● Exercise goal
Could you return every one of the lines below as a JSON list of strings, with one string per line and no blank lines?

● Provided information
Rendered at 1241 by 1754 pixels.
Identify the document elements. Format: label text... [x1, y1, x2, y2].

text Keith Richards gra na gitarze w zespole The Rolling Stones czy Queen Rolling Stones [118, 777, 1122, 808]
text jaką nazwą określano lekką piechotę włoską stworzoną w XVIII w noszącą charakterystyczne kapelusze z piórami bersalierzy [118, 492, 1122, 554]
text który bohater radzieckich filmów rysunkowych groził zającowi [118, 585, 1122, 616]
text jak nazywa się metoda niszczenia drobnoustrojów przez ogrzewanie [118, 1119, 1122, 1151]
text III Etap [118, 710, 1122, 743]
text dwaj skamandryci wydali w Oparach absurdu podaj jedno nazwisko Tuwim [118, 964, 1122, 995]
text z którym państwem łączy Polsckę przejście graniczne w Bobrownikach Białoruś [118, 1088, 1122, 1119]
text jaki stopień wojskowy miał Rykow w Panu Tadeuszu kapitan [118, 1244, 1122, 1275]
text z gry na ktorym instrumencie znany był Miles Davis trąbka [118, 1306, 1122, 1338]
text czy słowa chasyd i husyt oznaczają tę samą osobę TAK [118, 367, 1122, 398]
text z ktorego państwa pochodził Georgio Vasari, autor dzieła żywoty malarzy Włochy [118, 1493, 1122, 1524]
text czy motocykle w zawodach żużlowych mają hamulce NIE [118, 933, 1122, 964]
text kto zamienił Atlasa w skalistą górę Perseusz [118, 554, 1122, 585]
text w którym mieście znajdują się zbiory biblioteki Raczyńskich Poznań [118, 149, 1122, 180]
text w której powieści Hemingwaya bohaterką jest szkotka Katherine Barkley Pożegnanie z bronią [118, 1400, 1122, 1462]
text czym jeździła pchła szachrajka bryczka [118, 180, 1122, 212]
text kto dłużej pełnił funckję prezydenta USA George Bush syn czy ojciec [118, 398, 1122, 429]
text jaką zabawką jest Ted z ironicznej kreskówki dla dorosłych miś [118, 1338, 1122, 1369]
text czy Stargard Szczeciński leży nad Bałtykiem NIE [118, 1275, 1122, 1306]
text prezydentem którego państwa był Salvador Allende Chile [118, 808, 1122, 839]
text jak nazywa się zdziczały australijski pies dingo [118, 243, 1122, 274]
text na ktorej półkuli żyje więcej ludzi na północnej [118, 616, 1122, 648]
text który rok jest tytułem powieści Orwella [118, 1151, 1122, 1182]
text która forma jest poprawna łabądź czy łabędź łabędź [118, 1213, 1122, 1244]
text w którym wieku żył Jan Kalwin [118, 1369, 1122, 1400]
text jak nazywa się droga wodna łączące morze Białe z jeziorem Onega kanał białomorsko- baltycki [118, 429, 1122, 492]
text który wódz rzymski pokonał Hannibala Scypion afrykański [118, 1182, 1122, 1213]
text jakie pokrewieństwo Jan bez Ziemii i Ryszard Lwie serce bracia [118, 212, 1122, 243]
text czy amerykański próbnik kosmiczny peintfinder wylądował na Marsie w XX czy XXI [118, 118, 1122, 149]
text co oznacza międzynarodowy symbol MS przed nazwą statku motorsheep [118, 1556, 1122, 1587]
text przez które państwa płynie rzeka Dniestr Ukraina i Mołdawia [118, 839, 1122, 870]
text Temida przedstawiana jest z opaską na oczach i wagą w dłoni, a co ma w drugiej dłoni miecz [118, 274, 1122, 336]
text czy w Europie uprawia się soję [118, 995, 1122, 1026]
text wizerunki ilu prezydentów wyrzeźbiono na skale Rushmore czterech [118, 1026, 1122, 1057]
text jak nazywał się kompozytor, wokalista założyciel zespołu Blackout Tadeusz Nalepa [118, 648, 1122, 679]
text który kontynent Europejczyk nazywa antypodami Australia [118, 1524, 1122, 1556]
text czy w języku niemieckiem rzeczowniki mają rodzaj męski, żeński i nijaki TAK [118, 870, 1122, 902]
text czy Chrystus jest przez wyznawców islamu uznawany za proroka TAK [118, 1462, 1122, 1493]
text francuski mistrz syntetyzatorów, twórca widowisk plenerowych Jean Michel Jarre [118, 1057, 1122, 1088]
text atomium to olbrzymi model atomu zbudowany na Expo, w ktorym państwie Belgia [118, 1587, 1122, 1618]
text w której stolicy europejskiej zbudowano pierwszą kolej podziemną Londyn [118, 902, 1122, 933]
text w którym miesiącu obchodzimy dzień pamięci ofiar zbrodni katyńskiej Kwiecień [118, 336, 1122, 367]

● Result of this task
[
  "Rendered at 1241 by 1754 pixels.",
  "Identify the document elements. Format: label text... [x1, y1, x2, y2].",
  "text Keith Richards gra na gitarze w zespole The Rolling Stones czy Queen Rolling Stones [118, 777, 1122, 808]",
  "text jaką nazwą określano lekką piechotę włoską stworzoną w XVIII w noszącą charakterystyczne kapelusze z piórami bersalierzy [118, 492, 1122, 554]",
  "text który bohater radzieckich filmów rysunkowych groził zającowi [118, 585, 1122, 616]",
  "text jak nazywa się metoda niszczenia drobnoustrojów przez ogrzewanie [118, 1119, 1122, 1151]",
  "text III Etap [118, 710, 1122, 743]",
  "text dwaj skamandryci wydali w Oparach absurdu podaj jedno nazwisko Tuwim [118, 964, 1122, 995]",
  "text z którym państwem łączy Polsckę przejście graniczne w Bobrownikach Białoruś [118, 1088, 1122, 1119]",
  "text jaki stopień wojskowy miał Rykow w Panu Tadeuszu kapitan [118, 1244, 1122, 1275]",
  "text z gry na ktorym instrumencie znany był Miles Davis trąbka [118, 1306, 1122, 1338]",
  "text czy słowa chasyd i husyt oznaczają tę samą osobę TAK [118, 367, 1122, 398]",
  "text z ktorego państwa pochodził Georgio Vasari, autor dzieła żywoty malarzy Włochy [118, 1493, 1122, 1524]",
  "text czy motocykle w zawodach żużlowych mają hamulce NIE [118, 933, 1122, 964]",
  "text kto zamienił Atlasa w skalistą górę Perseusz [118, 554, 1122, 585]",
  "text w którym mieście znajdują się zbiory biblioteki Raczyńskich Poznań [118, 149, 1122, 180]",
  "text w której powieści Hemingwaya bohaterką jest szkotka Katherine Barkley Pożegnanie z bronią [118, 1400, 1122, 1462]",
  "text czym jeździła pchła szachrajka bryczka [118, 180, 1122, 212]",
  "text kto dłużej pełnił funckję prezydenta USA George Bush syn czy ojciec [118, 398, 1122, 429]",
  "text jaką zabawką jest Ted z ironicznej kreskówki dla dorosłych miś [118, 1338, 1122, 1369]",
  "text czy Stargard Szczeciński leży nad Bałtykiem NIE [118, 1275, 1122, 1306]",
  "text prezydentem którego państwa był Salvador Allende Chile [118, 808, 1122, 839]",
  "text jak nazywa się zdziczały australijski pies dingo [118, 243, 1122, 274]",
  "text na ktorej półkuli żyje więcej ludzi na północnej [118, 616, 1122, 648]",
  "text który rok jest tytułem powieści Orwella [118, 1151, 1122, 1182]",
  "text która forma jest poprawna łabądź czy łabędź łabędź [118, 1213, 1122, 1244]",
  "text w którym wieku żył Jan Kalwin [118, 1369, 1122, 1400]",
  "text jak nazywa się droga wodna łączące morze Białe z jeziorem Onega kanał białomorsko- baltycki [118, 429, 1122, 492]",
  "text który wódz rzymski pokonał Hannibala Scypion afrykański [118, 1182, 1122, 1213]",
  "text jakie pokrewieństwo Jan bez Ziemii i Ryszard Lwie serce bracia [118, 212, 1122, 243]",
  "text czy amerykański próbnik kosmiczny peintfinder wylądował na Marsie w XX czy XXI [118, 118, 1122, 149]",
  "text co oznacza międzynarodowy symbol MS przed nazwą statku motorsheep [118, 1556, 1122, 1587]",
  "text przez które państwa płynie rzeka Dniestr Ukraina i Mołdawia [118, 839, 1122, 870]",
  "text Temida przedstawiana jest z opaską na oczach i wagą w dłoni, a co ma w drugiej dłoni miecz [118, 274, 1122, 336]",
  "text czy w Europie uprawia się soję [118, 995, 1122, 1026]",
  "text wizerunki ilu prezydentów wyrzeźbiono na skale Rushmore czterech [118, 1026, 1122, 1057]",
  "text jak nazywał się kompozytor, wokalista założyciel zespołu Blackout Tadeusz Nalepa [118, 648, 1122, 679]",
  "text który kontynent Europejczyk nazywa antypodami Australia [118, 1524, 1122, 1556]",
  "text czy w języku niemieckiem rzeczowniki mają rodzaj męski, żeński i nijaki TAK [118, 870, 1122, 902]",
  "text czy Chrystus jest przez wyznawców islamu uznawany za proroka TAK [118, 1462, 1122, 1493]",
  "text francuski mistrz syntetyzatorów, twórca widowisk plenerowych Jean Michel Jarre [118, 1057, 1122, 1088]",
  "text atomium to olbrzymi model atomu zbudowany na Expo, w ktorym państwie Belgia [118, 1587, 1122, 1618]",
  "text w której stolicy europejskiej zbudowano pierwszą kolej podziemną Londyn [118, 902, 1122, 933]",
  "text w którym miesiącu obchodzimy dzień pamięci ofiar zbrodni katyńskiej Kwiecień [118, 336, 1122, 367]"
]